[Collection entries]
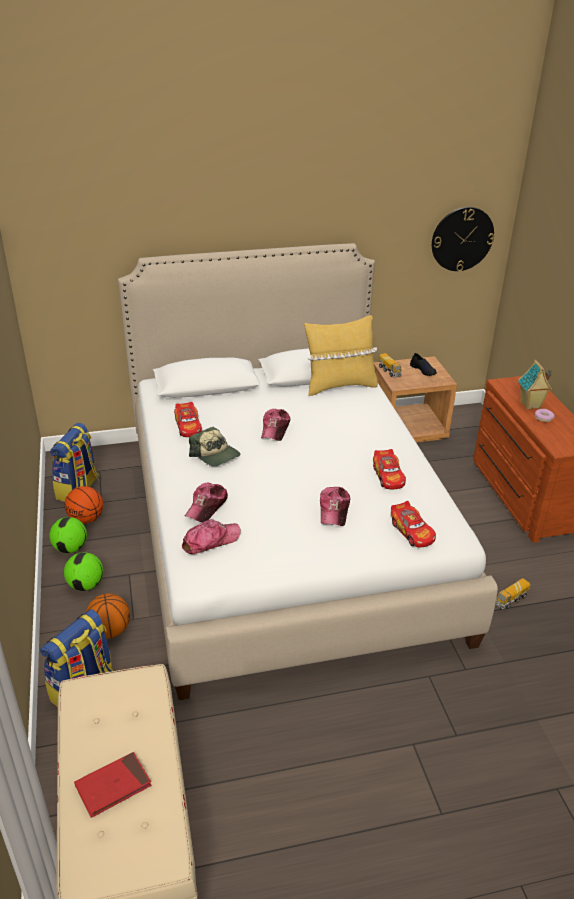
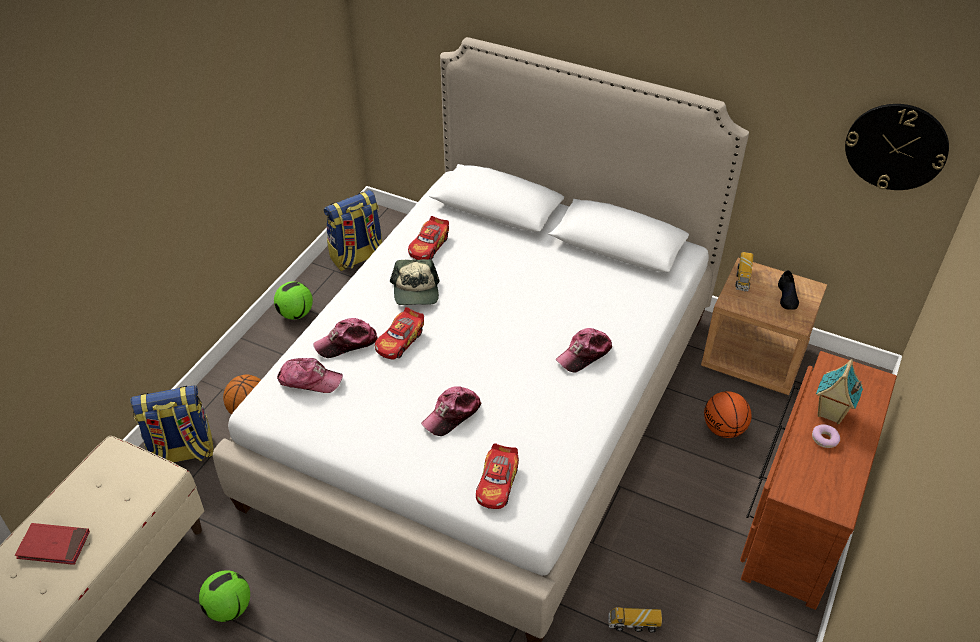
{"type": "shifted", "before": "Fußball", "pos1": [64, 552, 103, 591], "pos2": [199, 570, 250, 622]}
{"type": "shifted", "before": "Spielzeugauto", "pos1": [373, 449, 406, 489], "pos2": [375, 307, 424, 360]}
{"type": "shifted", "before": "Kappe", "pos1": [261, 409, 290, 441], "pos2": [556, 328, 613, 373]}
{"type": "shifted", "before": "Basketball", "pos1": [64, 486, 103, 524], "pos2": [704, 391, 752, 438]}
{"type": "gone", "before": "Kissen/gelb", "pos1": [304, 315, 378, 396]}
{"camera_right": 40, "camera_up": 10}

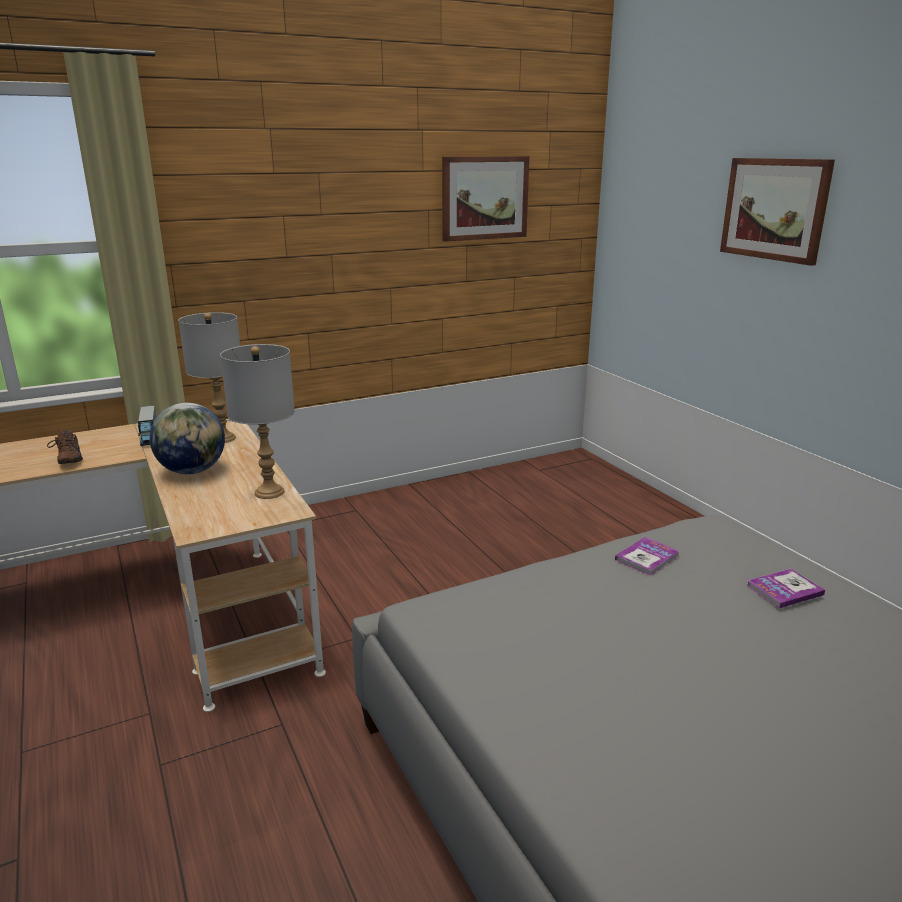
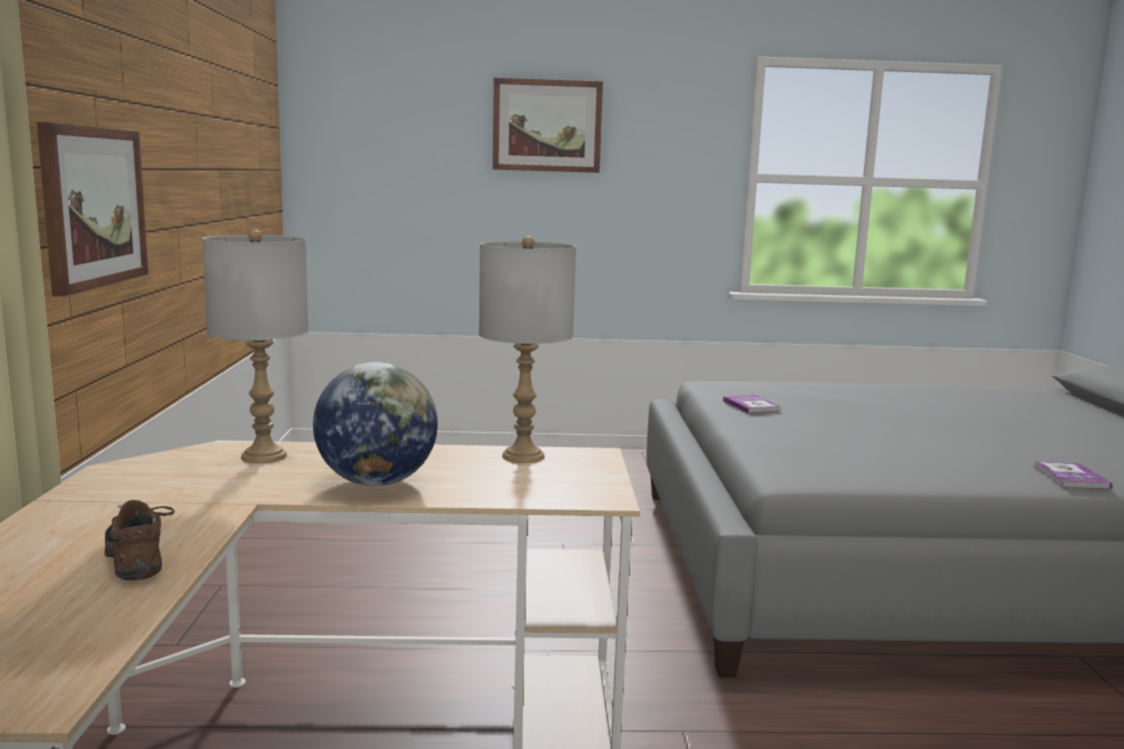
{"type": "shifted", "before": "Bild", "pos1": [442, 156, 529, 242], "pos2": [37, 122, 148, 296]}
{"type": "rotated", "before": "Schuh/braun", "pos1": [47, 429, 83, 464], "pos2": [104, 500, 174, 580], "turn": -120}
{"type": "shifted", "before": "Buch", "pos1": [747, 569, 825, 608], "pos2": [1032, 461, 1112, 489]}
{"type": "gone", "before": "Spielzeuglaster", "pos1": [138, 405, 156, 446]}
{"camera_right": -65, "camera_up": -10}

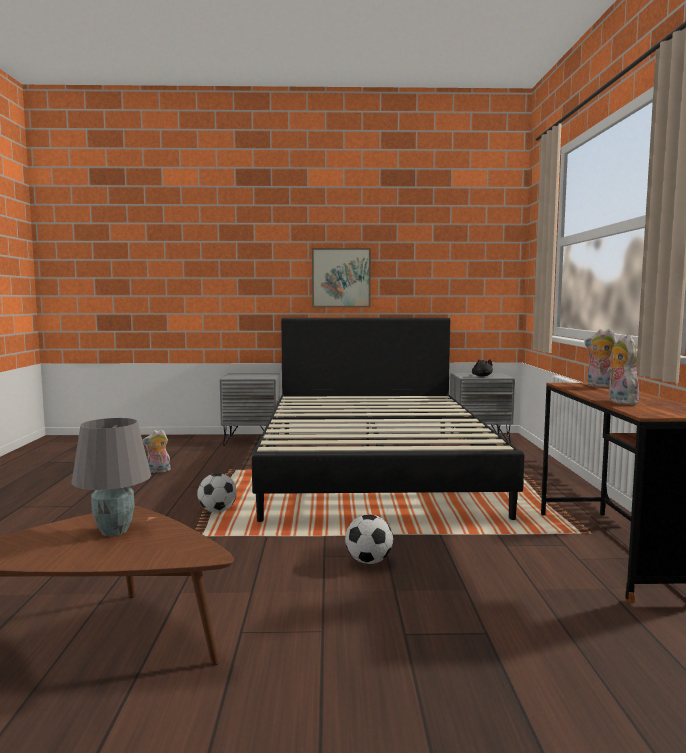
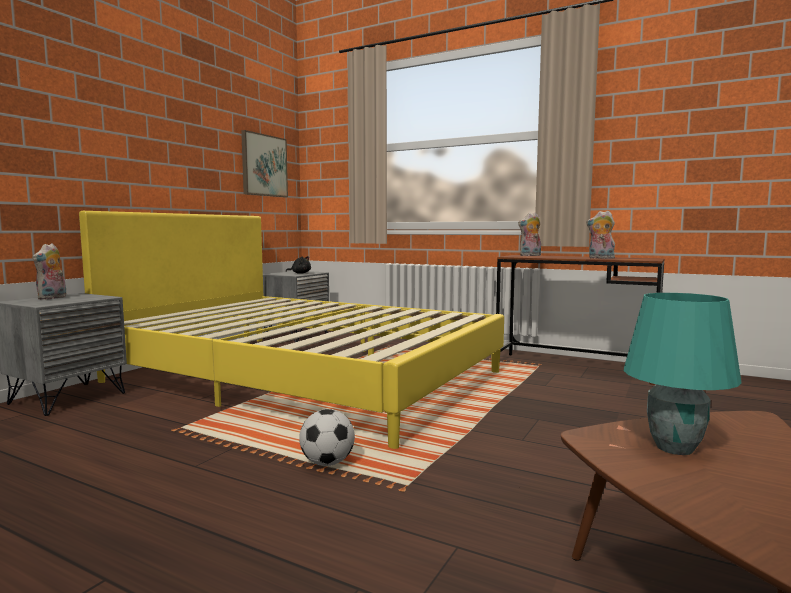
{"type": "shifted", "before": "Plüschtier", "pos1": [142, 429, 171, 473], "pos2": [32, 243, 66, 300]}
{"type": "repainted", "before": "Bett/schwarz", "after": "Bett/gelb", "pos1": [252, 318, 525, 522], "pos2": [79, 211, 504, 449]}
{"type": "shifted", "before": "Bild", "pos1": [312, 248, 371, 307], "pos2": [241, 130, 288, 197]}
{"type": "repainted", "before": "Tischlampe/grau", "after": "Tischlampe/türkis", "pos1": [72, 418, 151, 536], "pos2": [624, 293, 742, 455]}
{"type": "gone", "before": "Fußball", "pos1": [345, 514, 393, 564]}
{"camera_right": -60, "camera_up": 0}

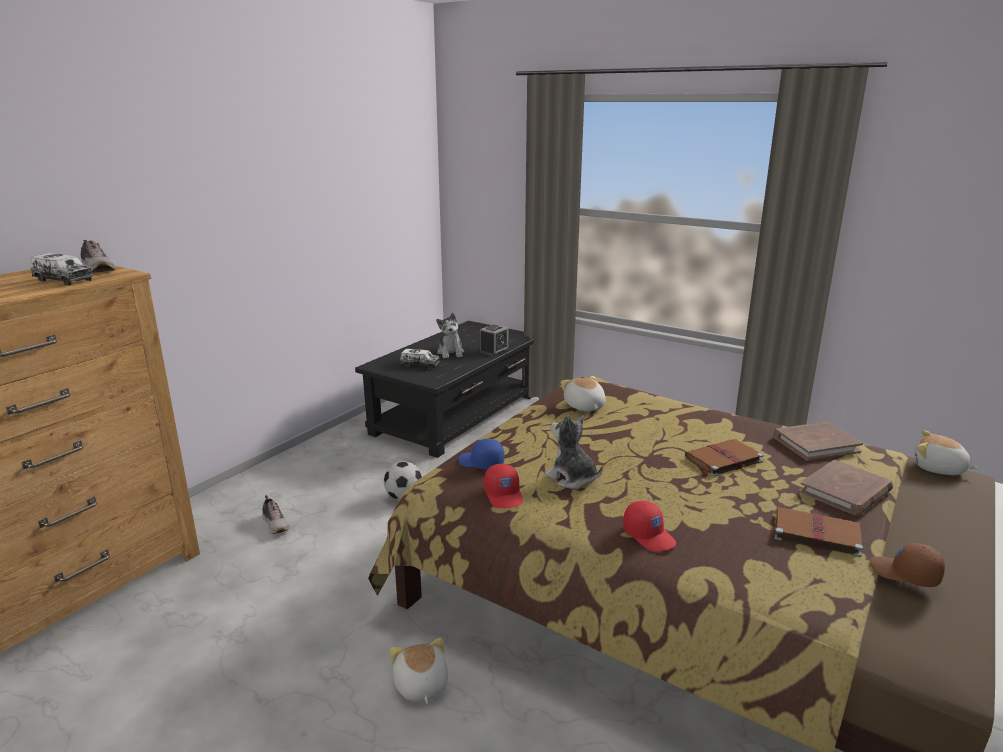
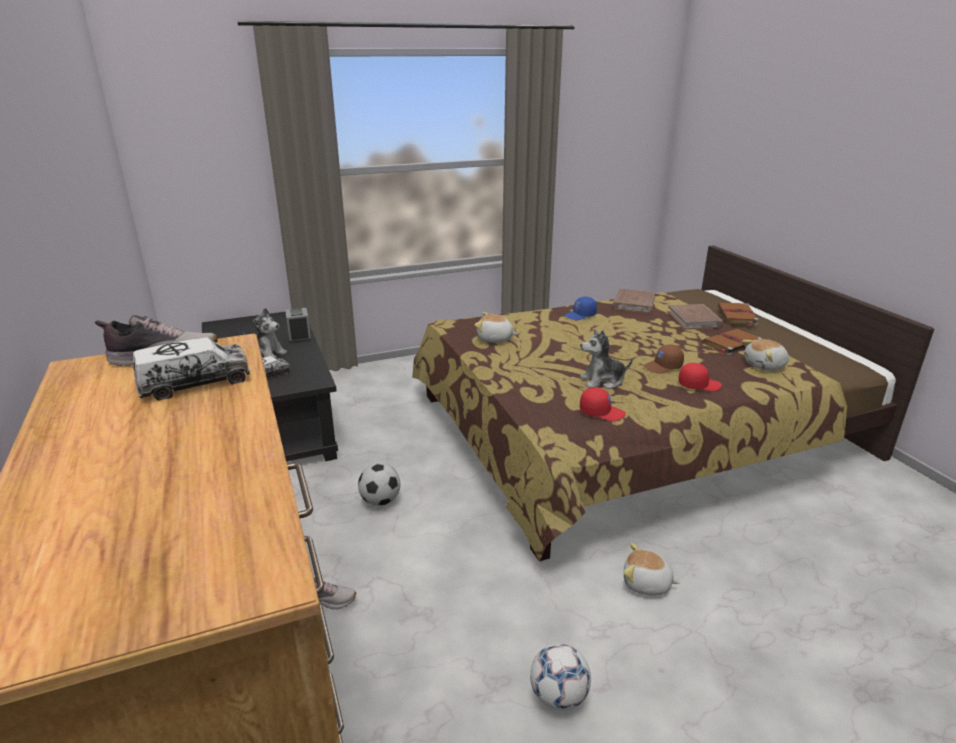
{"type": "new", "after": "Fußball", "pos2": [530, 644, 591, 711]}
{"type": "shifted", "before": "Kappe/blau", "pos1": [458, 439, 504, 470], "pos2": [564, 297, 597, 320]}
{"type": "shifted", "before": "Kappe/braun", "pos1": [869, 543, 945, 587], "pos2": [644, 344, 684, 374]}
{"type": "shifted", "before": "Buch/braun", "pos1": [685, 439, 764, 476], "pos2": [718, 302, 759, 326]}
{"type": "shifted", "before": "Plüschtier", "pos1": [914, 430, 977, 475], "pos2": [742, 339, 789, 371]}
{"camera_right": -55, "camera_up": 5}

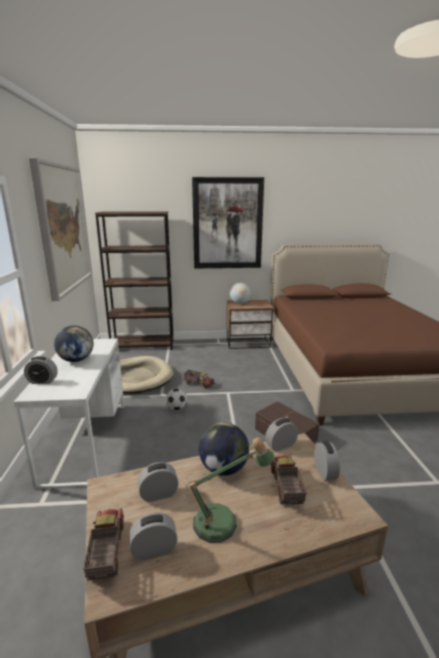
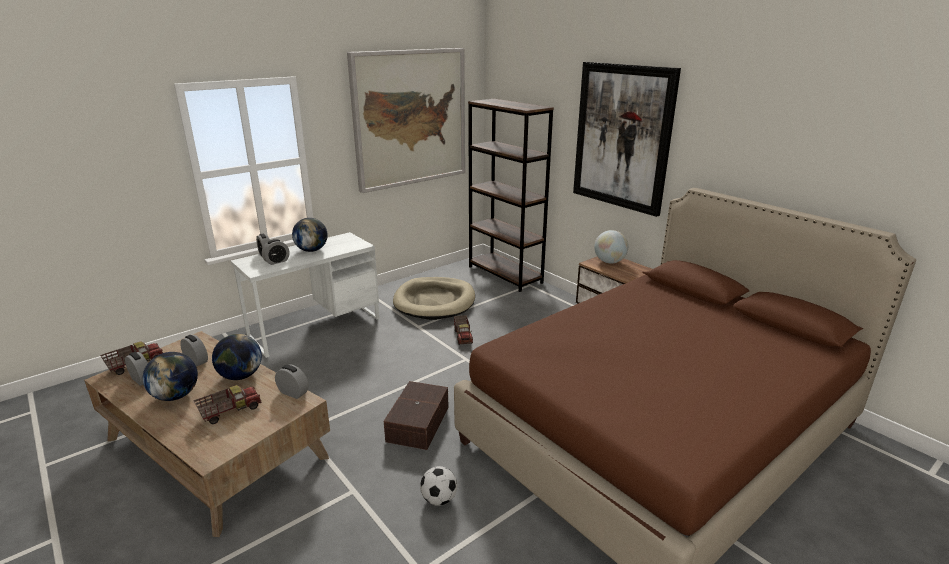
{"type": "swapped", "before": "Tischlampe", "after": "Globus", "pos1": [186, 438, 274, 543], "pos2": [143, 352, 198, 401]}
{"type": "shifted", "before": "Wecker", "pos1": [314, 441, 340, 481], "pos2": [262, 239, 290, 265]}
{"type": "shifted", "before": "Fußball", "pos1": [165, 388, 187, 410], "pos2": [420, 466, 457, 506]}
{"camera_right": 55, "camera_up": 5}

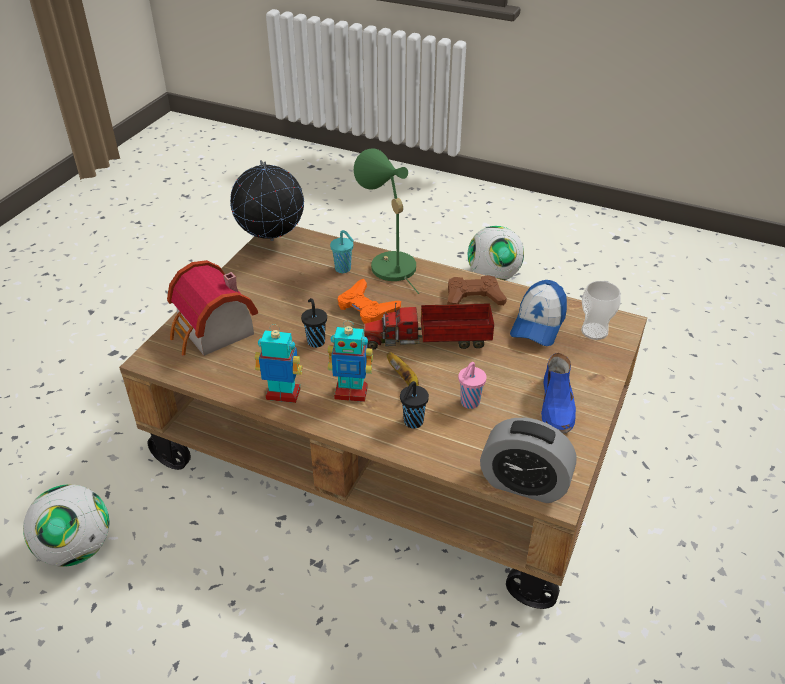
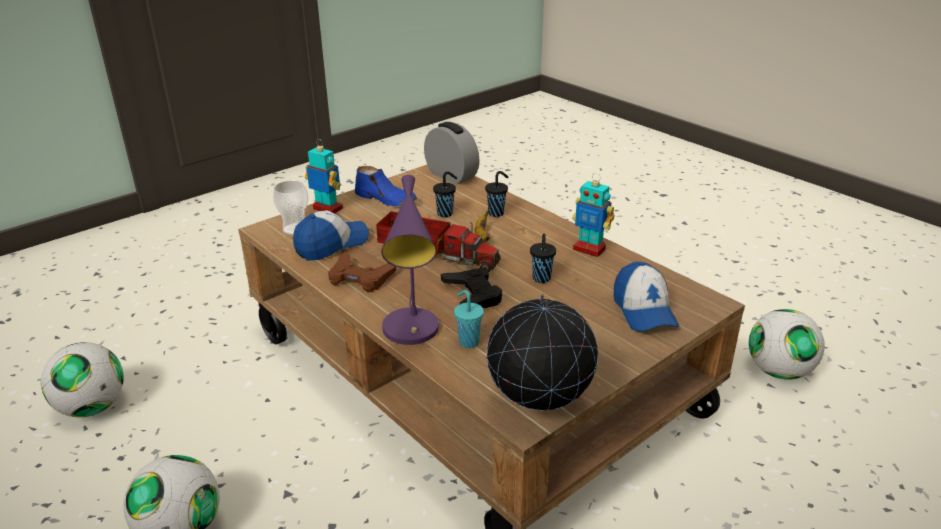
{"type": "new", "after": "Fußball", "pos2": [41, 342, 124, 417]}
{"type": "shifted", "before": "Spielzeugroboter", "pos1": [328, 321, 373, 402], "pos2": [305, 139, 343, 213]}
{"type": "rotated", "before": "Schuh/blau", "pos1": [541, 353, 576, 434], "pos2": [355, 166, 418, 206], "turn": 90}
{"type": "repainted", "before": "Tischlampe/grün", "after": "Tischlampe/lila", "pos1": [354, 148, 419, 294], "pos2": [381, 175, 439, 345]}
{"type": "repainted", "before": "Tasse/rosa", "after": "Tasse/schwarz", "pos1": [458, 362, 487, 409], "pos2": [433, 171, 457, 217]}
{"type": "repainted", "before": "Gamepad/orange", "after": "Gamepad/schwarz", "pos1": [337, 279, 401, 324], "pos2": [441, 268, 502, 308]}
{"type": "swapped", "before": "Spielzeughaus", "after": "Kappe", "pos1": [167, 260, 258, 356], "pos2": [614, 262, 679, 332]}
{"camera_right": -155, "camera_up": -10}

**What is needed**
Please print the data above once more, exactly as it appears, with no pictures.

**Response to the task**
{"type": "shifted", "before": "Fußball", "pos1": [64, 552, 103, 591], "pos2": [199, 570, 250, 622]}
{"type": "shifted", "before": "Spielzeugauto", "pos1": [373, 449, 406, 489], "pos2": [375, 307, 424, 360]}
{"type": "shifted", "before": "Kappe", "pos1": [261, 409, 290, 441], "pos2": [556, 328, 613, 373]}
{"type": "shifted", "before": "Basketball", "pos1": [64, 486, 103, 524], "pos2": [704, 391, 752, 438]}
{"type": "gone", "before": "Kissen/gelb", "pos1": [304, 315, 378, 396]}
{"camera_right": 40, "camera_up": 10}

{"type": "shifted", "before": "Bild", "pos1": [442, 156, 529, 242], "pos2": [37, 122, 148, 296]}
{"type": "rotated", "before": "Schuh/braun", "pos1": [47, 429, 83, 464], "pos2": [104, 500, 174, 580], "turn": -120}
{"type": "shifted", "before": "Buch", "pos1": [747, 569, 825, 608], "pos2": [1032, 461, 1112, 489]}
{"type": "gone", "before": "Spielzeuglaster", "pos1": [138, 405, 156, 446]}
{"camera_right": -65, "camera_up": -10}

{"type": "shifted", "before": "Plüschtier", "pos1": [142, 429, 171, 473], "pos2": [32, 243, 66, 300]}
{"type": "repainted", "before": "Bett/schwarz", "after": "Bett/gelb", "pos1": [252, 318, 525, 522], "pos2": [79, 211, 504, 449]}
{"type": "shifted", "before": "Bild", "pos1": [312, 248, 371, 307], "pos2": [241, 130, 288, 197]}
{"type": "repainted", "before": "Tischlampe/grau", "after": "Tischlampe/türkis", "pos1": [72, 418, 151, 536], "pos2": [624, 293, 742, 455]}
{"type": "gone", "before": "Fußball", "pos1": [345, 514, 393, 564]}
{"camera_right": -60, "camera_up": 0}

{"type": "new", "after": "Fußball", "pos2": [530, 644, 591, 711]}
{"type": "shifted", "before": "Kappe/blau", "pos1": [458, 439, 504, 470], "pos2": [564, 297, 597, 320]}
{"type": "shifted", "before": "Kappe/braun", "pos1": [869, 543, 945, 587], "pos2": [644, 344, 684, 374]}
{"type": "shifted", "before": "Buch/braun", "pos1": [685, 439, 764, 476], "pos2": [718, 302, 759, 326]}
{"type": "shifted", "before": "Plüschtier", "pos1": [914, 430, 977, 475], "pos2": [742, 339, 789, 371]}
{"camera_right": -55, "camera_up": 5}

{"type": "swapped", "before": "Tischlampe", "after": "Globus", "pos1": [186, 438, 274, 543], "pos2": [143, 352, 198, 401]}
{"type": "shifted", "before": "Wecker", "pos1": [314, 441, 340, 481], "pos2": [262, 239, 290, 265]}
{"type": "shifted", "before": "Fußball", "pos1": [165, 388, 187, 410], "pos2": [420, 466, 457, 506]}
{"camera_right": 55, "camera_up": 5}

{"type": "new", "after": "Fußball", "pos2": [41, 342, 124, 417]}
{"type": "shifted", "before": "Spielzeugroboter", "pos1": [328, 321, 373, 402], "pos2": [305, 139, 343, 213]}
{"type": "rotated", "before": "Schuh/blau", "pos1": [541, 353, 576, 434], "pos2": [355, 166, 418, 206], "turn": 90}
{"type": "repainted", "before": "Tischlampe/grün", "after": "Tischlampe/lila", "pos1": [354, 148, 419, 294], "pos2": [381, 175, 439, 345]}
{"type": "repainted", "before": "Tasse/rosa", "after": "Tasse/schwarz", "pos1": [458, 362, 487, 409], "pos2": [433, 171, 457, 217]}
{"type": "repainted", "before": "Gamepad/orange", "after": "Gamepad/schwarz", "pos1": [337, 279, 401, 324], "pos2": [441, 268, 502, 308]}
{"type": "swapped", "before": "Spielzeughaus", "after": "Kappe", "pos1": [167, 260, 258, 356], "pos2": [614, 262, 679, 332]}
{"camera_right": -155, "camera_up": -10}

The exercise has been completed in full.